The circuitry for quantum computers was designed by the University of Surrey in Guildford, near London. According to the scientists, the technique works by superimposing a phosphorus atom in a silicon chip. Superposition more or less implies that a particle can be in the ‘on’ and ‘off’ state simultaneously, until it decays. This can be done, for example, by measuring the particle.
At the University of Surrey, researchers discovered that it is possible to superimpose the atoms with very short laser pulses. They then managed to superimpose the atom again within a few trillionths of a second; that happened the moment a second laser pulse hit the atom. With these short pulses it is therefore possible to quickly switch between different states.

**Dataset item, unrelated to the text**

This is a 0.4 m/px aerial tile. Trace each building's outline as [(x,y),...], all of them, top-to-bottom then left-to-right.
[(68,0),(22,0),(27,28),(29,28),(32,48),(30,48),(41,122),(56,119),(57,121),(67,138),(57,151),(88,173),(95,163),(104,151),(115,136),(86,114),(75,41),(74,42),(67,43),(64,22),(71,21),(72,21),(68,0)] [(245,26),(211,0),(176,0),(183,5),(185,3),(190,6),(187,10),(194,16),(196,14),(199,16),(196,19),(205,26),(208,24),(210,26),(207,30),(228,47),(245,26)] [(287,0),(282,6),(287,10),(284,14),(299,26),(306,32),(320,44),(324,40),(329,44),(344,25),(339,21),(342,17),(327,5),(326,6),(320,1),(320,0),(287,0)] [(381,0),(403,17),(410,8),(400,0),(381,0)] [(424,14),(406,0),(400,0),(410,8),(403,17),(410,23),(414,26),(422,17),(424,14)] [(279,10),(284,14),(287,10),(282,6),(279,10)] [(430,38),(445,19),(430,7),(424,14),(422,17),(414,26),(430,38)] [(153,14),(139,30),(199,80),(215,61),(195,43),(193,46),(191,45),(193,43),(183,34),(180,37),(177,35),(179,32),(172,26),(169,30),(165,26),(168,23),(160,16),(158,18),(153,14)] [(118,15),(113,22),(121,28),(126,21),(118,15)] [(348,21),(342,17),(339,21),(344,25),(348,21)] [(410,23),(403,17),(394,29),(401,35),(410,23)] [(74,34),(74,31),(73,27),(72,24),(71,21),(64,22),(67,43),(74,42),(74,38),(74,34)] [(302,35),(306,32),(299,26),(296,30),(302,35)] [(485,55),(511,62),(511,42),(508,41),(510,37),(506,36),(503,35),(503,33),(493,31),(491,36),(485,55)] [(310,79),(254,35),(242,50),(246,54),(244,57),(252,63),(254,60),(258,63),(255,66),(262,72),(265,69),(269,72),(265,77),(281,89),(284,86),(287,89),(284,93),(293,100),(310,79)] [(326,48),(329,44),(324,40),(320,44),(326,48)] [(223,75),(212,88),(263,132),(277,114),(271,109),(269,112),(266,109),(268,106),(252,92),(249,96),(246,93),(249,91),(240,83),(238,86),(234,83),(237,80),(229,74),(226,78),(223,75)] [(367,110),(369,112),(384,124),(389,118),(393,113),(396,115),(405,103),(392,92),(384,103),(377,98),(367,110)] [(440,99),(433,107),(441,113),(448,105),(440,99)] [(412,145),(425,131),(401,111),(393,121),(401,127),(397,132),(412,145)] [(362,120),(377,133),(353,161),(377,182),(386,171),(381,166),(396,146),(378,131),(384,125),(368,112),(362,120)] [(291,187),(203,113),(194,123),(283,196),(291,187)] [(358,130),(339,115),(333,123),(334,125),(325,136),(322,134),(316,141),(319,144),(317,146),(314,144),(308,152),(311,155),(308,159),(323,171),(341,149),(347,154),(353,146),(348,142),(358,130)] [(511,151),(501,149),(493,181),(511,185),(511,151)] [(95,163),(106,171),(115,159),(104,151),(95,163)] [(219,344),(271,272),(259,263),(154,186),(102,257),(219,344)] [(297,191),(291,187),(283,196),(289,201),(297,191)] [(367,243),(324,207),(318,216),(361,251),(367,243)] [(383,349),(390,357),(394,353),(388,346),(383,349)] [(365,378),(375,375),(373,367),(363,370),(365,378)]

During the experiments it was discovered that the state of superposition is also preserved when electrons ‘float’ around the phosphorus atom. This happens, for example, when power is applied to the system. The stability of superposition is important because it increases the reliability of the quantum information stored in the state of atoms.
The new technology should contribute to the development of quantum computers. The quick switching between ‘on’ and ‘off’ states should help to quickly perform calculations that work with qubits, the quantum variant of conventional bits. In the future, the researchers want to see whether they can scale up their switching method in order to make the building blocks for quantum computers larger.